Excluding the Sanctuary due to the proven secrecy surrounding death, we must concentrate on Via Prina.
We hired a renowned and high-quality photographer and went back and forth between the house and the Church of San Biagio. A legend of that caliber couldn't escape our notice.
In fact, there's no escape. At midmorning, we intercept a short, mournful funeral caravan. The funeral wagon. Two cars, and the third is my white Golf: me driving, the photographer half-leaning out the window to capture every moment of interest. Seat belts aren't mandatory yet. And even if they were...
The procession heads toward Milan's Viale Fulvio Testi and takes the outer ring road. Respect all road signs and traffic lights. Enter the capital. It turns toward the Sempione Pass and reaches the Cimitero Maggiore, passing near the home of Antonio Maspes, another legend of Milanese, Italian, and world sports!
Scoop successful.
Gazzetta ahead of all other newspapers with exclusive article and photos.

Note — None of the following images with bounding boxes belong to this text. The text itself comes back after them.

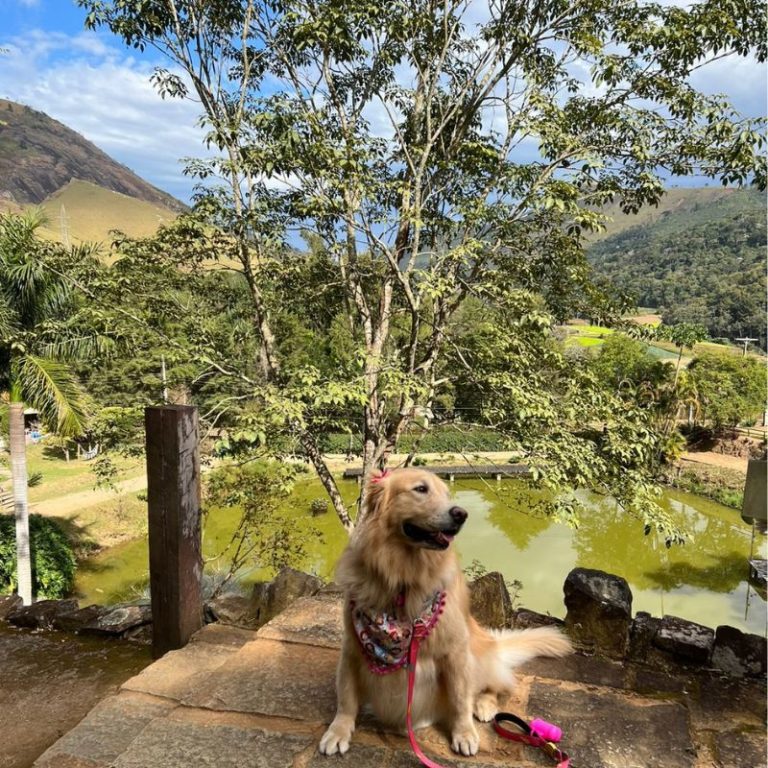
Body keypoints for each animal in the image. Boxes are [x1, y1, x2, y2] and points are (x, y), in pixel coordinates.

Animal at [316, 468, 568, 756]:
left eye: (447, 494)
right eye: (420, 489)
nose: (461, 514)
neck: (402, 579)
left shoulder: (455, 651)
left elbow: (460, 699)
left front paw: (464, 733)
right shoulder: (352, 647)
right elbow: (346, 696)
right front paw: (338, 731)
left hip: (478, 656)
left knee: (494, 685)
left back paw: (484, 706)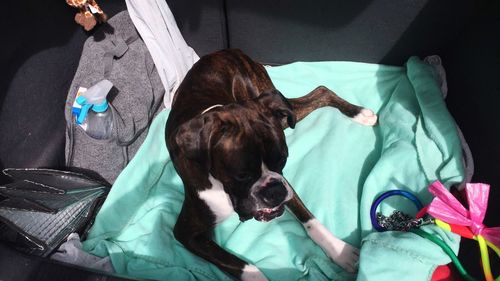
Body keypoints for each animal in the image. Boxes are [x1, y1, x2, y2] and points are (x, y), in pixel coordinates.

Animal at [166, 49, 376, 278]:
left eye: (282, 159)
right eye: (242, 175)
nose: (274, 191)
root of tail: (228, 51)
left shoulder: (285, 183)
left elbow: (310, 219)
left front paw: (340, 251)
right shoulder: (187, 234)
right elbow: (240, 265)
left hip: (281, 112)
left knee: (320, 91)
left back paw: (360, 113)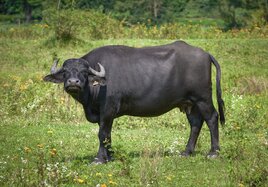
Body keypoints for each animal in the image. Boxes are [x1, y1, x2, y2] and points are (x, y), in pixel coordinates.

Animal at [43, 41, 224, 164]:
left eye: (84, 72)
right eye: (66, 72)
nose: (73, 83)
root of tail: (205, 54)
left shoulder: (108, 110)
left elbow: (102, 134)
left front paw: (99, 159)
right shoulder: (105, 115)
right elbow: (108, 134)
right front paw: (109, 156)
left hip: (203, 98)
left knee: (212, 118)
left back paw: (213, 152)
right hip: (190, 103)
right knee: (196, 123)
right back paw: (187, 152)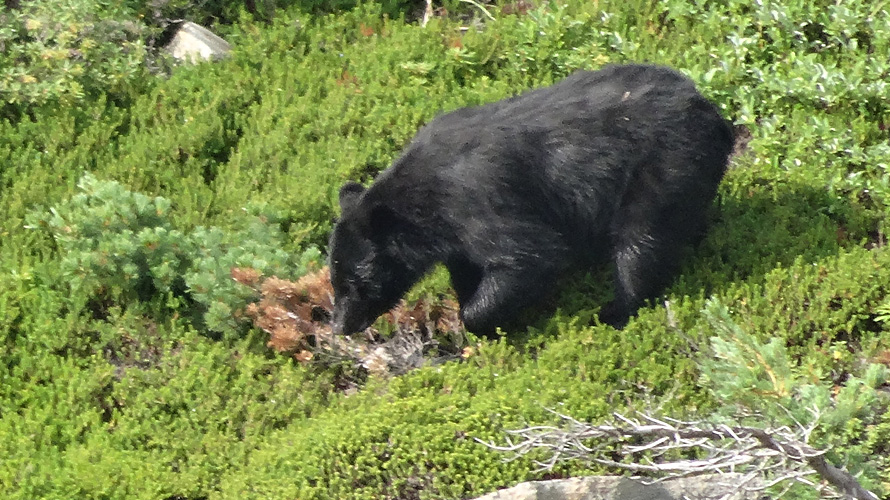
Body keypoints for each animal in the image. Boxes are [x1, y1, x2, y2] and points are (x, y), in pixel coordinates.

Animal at [326, 63, 728, 336]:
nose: (340, 326)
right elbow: (468, 265)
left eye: (356, 282)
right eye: (335, 279)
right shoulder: (455, 236)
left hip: (664, 163)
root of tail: (710, 108)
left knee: (641, 239)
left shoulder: (477, 199)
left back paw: (615, 309)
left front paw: (482, 319)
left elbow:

Palumbo's delivery satisfied and honored.
Competition annihilated.
Even then there were keyboard lions (usually on Olivetti Lettera 22): that time, shut up!
Pride and presumption.
A curiosity: It's not true that Meazza's first burial is located in the Monumental Cemetery... he arrived there a quarter of a century later, to enter the Famedio alongside Tullo Morgagni (organizer of the Lombardia, Sanremo, and the Giro d'Italia), the aforementioned Palumbo Maspes, and Edoardo Bianchi, who inspired generations of cyclists and car enthusiasts like Giardiniera, Bianchina, A111, A112, Primula...
Why does Meazza come to mind?
Simply because the San Siro Stadium is named after him and is about to become a major news story for the news and for the Opening Ceremony of the Milan Cortina 2026 Olympics, adding something new and unacceptable to the criticism already recorded for weeks about the march of the Olympic Torch from Athens to Rome and then carried through practically every region of Italy until – precisely – Milan.
Those in the know say that the so-called antagonistic fringes are working to organize a boycott of the Games, focusing their attention precisely on the last torchbearers, who will carry the torch to the main cauldron of the Olympics in the midst of the first widespread ceremony organized by the brilliant, expert, and innovative Marco Balich.
And then what?
Then the Olympic Stadium, the largest in Italy with its 85.000 seats and which was sold to the Milanese clubs Inter and AC Milan for 195 million excluding ancillary costs, will be practically destroyed and with it the image of Giuseppe Meazza will also be scarred to make way for a new Scala del Calcio in five years.
A little bit of my Meazza will also go away, along with that adventure that led us to break some of his family's privacy.
They will forgive us.
Now we're eagerly awaiting Mariah Carey and Andrea Bocelli. A little less so Ghali: sorry, but he's not my cup of tea.
The appointment is for Friday, February 6th.